Nicola Fabiano is a distinguished Italian lawyer with a rich background in data protection, privacy, and artificial intelligence (AI) regulation. As an adjunct professor at Ostrava University in Rome and a former President of the San Marino Data Protection Authority, he brings a wealth of expertise to the table. Nicola has served as a national expert for the Republic of San Marino on key committees of the Council of Europe, including those focused on Convention No. 108 and the Ad hoc Committee on Artificial Intelligence. With his extensive experience as a government advisor for drafting legislation on personal data protection and his innovative contributions such as the Data Protection and Privacy Relationships Model (DAPPREMO), Nicola is at the forefront of shaping AI policy and ethics. He is a certified professional in various domains including security management, data protection, and privacy assessment. Nicola's memberships in prestigious organizations like the European AI Alliance and his role as a technical expert for the European Data Protection Board further highlight his influence in the field. With numerous publications to his name, Nicola Fabiano continues to be a leading voice in the intersection of law, technology, and ethics. 

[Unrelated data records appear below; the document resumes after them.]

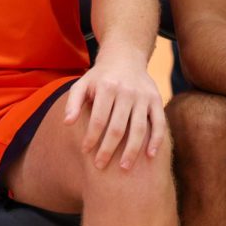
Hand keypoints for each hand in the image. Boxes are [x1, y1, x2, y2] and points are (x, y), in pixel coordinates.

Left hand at [64, 50, 165, 170]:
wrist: (125, 57)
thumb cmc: (100, 77)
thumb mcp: (82, 84)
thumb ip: (73, 102)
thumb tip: (67, 123)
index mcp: (107, 87)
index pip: (98, 119)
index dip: (91, 137)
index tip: (85, 151)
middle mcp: (127, 91)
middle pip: (118, 127)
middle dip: (108, 149)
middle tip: (100, 166)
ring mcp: (143, 96)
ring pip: (139, 128)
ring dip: (132, 150)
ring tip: (124, 168)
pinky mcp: (156, 99)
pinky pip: (158, 122)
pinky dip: (156, 140)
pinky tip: (150, 155)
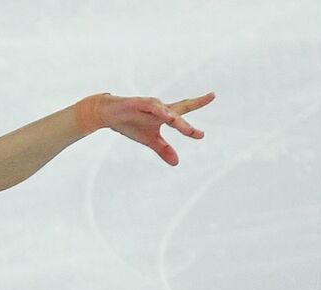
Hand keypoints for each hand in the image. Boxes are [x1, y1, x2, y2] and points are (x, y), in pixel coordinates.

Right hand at [99, 92, 214, 165]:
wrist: (108, 115)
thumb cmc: (130, 124)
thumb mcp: (148, 140)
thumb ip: (163, 149)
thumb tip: (177, 163)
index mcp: (165, 116)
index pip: (183, 116)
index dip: (193, 127)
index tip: (202, 135)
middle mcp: (161, 109)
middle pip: (181, 107)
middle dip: (197, 103)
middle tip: (212, 96)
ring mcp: (150, 105)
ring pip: (168, 111)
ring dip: (178, 120)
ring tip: (187, 130)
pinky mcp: (139, 103)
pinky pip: (152, 107)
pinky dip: (161, 111)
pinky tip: (168, 116)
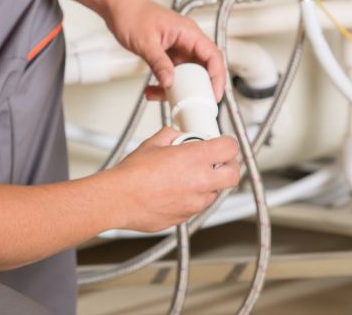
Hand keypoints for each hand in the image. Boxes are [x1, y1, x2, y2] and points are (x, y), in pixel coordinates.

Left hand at [104, 0, 225, 100]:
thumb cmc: (132, 13)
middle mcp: (186, 40)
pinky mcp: (167, 53)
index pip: (212, 56)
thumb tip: (169, 82)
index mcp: (188, 32)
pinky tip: (153, 89)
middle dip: (197, 87)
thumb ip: (159, 63)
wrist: (117, 7)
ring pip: (186, 74)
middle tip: (191, 102)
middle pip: (202, 68)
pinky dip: (164, 83)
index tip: (214, 93)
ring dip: (176, 88)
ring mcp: (177, 47)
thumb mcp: (146, 42)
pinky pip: (172, 73)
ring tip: (162, 96)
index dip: (217, 76)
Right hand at [111, 128, 239, 232]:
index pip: (230, 148)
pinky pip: (196, 206)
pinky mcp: (185, 217)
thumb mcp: (153, 143)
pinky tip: (174, 191)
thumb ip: (171, 136)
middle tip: (218, 162)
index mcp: (195, 158)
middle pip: (233, 175)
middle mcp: (200, 182)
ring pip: (214, 192)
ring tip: (187, 177)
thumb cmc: (132, 174)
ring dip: (208, 184)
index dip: (227, 144)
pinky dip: (192, 198)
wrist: (118, 198)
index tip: (221, 144)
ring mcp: (194, 202)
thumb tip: (176, 135)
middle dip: (229, 167)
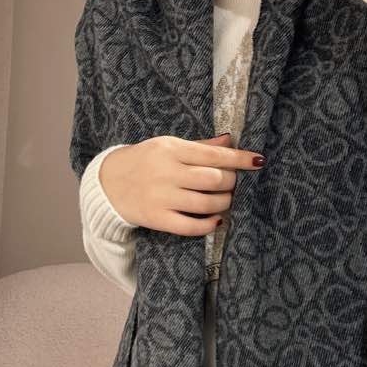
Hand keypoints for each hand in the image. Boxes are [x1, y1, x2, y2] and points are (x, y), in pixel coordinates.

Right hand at [99, 132, 264, 237]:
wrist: (108, 183)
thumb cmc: (144, 162)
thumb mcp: (167, 146)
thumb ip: (199, 146)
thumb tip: (230, 140)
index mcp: (171, 149)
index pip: (213, 154)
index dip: (239, 159)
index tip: (258, 161)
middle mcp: (166, 172)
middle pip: (213, 179)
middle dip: (230, 182)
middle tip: (232, 184)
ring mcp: (161, 197)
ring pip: (206, 203)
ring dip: (224, 203)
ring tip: (225, 200)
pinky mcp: (157, 218)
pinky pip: (190, 226)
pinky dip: (209, 224)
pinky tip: (216, 220)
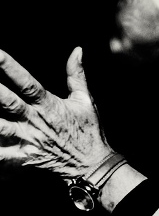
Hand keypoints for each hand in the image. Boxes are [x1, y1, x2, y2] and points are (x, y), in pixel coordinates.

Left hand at [0, 45, 106, 179]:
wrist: (93, 166)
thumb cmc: (89, 132)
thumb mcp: (85, 100)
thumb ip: (76, 74)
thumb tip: (77, 49)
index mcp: (49, 105)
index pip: (27, 82)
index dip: (10, 67)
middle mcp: (36, 121)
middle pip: (9, 103)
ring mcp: (29, 140)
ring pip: (2, 128)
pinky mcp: (25, 158)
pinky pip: (5, 156)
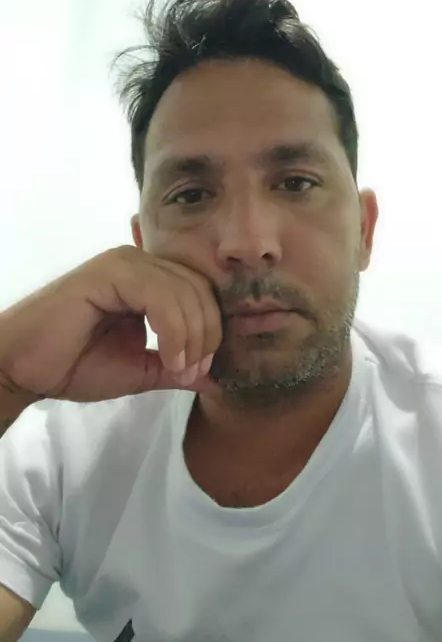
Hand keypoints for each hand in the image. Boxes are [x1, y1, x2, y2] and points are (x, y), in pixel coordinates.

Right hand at [0, 245, 222, 405]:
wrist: (25, 368)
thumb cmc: (75, 365)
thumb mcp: (140, 369)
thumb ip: (176, 368)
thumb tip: (215, 379)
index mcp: (151, 279)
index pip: (202, 294)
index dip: (212, 332)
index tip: (201, 372)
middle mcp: (141, 263)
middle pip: (200, 290)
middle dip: (207, 336)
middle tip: (194, 372)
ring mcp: (125, 262)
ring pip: (185, 290)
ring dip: (193, 335)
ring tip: (179, 368)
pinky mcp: (110, 270)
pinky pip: (160, 293)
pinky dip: (173, 328)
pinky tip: (168, 356)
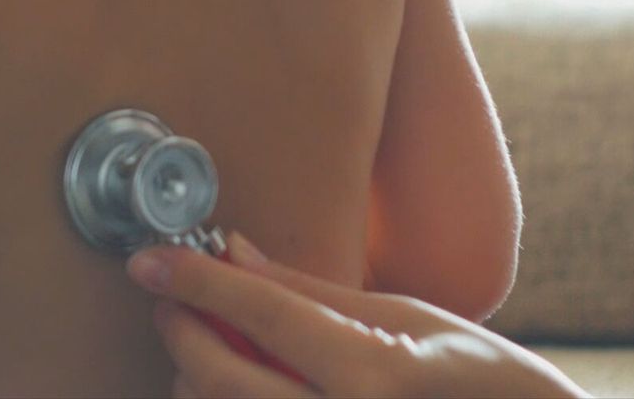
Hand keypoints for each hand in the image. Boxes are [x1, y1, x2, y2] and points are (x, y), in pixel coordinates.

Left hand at [126, 234, 589, 398]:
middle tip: (169, 297)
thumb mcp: (408, 318)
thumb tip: (233, 250)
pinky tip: (235, 383)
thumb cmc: (483, 381)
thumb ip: (310, 290)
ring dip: (192, 378)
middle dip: (180, 329)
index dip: (195, 279)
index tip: (149, 259)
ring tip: (207, 344)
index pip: (260, 314)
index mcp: (373, 376)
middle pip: (216, 378)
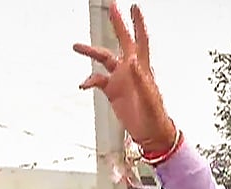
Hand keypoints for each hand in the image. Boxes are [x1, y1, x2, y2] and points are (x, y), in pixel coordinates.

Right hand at [73, 3, 175, 152]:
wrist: (149, 133)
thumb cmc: (154, 115)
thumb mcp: (148, 96)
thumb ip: (140, 78)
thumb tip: (132, 60)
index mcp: (142, 68)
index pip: (140, 40)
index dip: (137, 23)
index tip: (133, 7)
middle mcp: (130, 70)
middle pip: (122, 41)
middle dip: (116, 24)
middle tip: (111, 7)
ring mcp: (121, 79)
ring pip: (104, 59)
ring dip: (91, 52)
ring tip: (76, 46)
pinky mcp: (113, 91)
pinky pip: (97, 80)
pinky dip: (89, 80)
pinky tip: (83, 84)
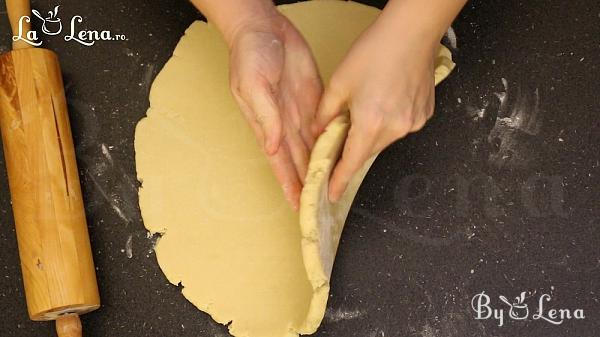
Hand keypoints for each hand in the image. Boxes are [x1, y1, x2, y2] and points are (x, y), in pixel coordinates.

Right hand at [227, 11, 321, 209]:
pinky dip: (334, 142)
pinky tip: (342, 155)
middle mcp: (285, 124)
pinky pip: (328, 125)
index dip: (289, 184)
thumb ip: (265, 115)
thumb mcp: (253, 84)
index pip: (280, 163)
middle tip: (322, 206)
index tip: (298, 206)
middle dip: (310, 184)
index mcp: (267, 125)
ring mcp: (302, 112)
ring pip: (315, 148)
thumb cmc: (250, 54)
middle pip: (300, 161)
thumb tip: (272, 146)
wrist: (265, 26)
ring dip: (323, 168)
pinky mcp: (316, 99)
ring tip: (334, 188)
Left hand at [313, 18, 438, 201]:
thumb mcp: (340, 82)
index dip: (339, 180)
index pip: (351, 162)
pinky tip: (384, 101)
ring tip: (365, 109)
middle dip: (353, 149)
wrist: (412, 32)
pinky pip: (400, 127)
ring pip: (384, 139)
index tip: (331, 194)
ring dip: (371, 133)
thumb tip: (318, 131)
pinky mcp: (423, 114)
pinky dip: (388, 122)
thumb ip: (325, 112)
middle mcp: (395, 129)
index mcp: (370, 124)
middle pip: (367, 151)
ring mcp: (412, 123)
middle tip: (340, 140)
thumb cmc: (376, 51)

Punit Bhatia is one of the leading privacy experts who works independently and has worked with professionals in over 30 countries. Punit works with business and privacy leaders to create an organization culture with high AI & privacy awareness and compliance as a business priority by creating and implementing a AI & privacy strategy and policy.

Punit is the author of books “Be Ready for GDPR” which was rated as the best GDPR Book, “AI & Privacy – How to Find Balance”, “Intro To GDPR”, and “Be an Effective DPO”. Punit is a global speaker who has spoken at over 50 global events. Punit is the creator and host of the FIT4PRIVACY Podcast. This podcast has been featured amongst top GDPR and privacy podcasts.

As a person, Punit is an avid thinker and believes in thinking, believing, and acting in line with one’s value to have joy in life. He has developed the philosophy named ‘ABC for joy of life’ which passionately shares. Punit is based out of Belgium, the heart of Europe.For more information, please click here.

Raghu Bala is a distinguished technology thought leader, entrepreneur, and author whose expertise spans a broad spectrum of cutting-edge domains, including IoT, AI, blockchain, mobile technologies, cloud computing, and Big Data. With a unique blend of deep technical knowledge and robust business acumen, Raghu has established himself as a visionary in Internet-related ventures. As the CEO of UnifyGPT Agentic Platform and an instructor for MIT Sloan's AI, De-Fi, and Blockchain courses, he is at the forefront of shaping the future of technology. Raghu's impressive resume includes co-authorship of the Handbook on Blockchain and contributions as a Contributing Editor to Step into the Metaverse. With four successful exits under his belt and previous experience at industry giants like Yahoo and PwC, Raghu brings invaluable insights to the table. His affiliations with prestigious institutions like Wharton, MIT, Columbia, Stanford, and Princeton, coupled with his role as an author, speaker, and mentor at institutions like IIT Madras and VIT, further solidify his reputation as a leader in the field of technology and innovation.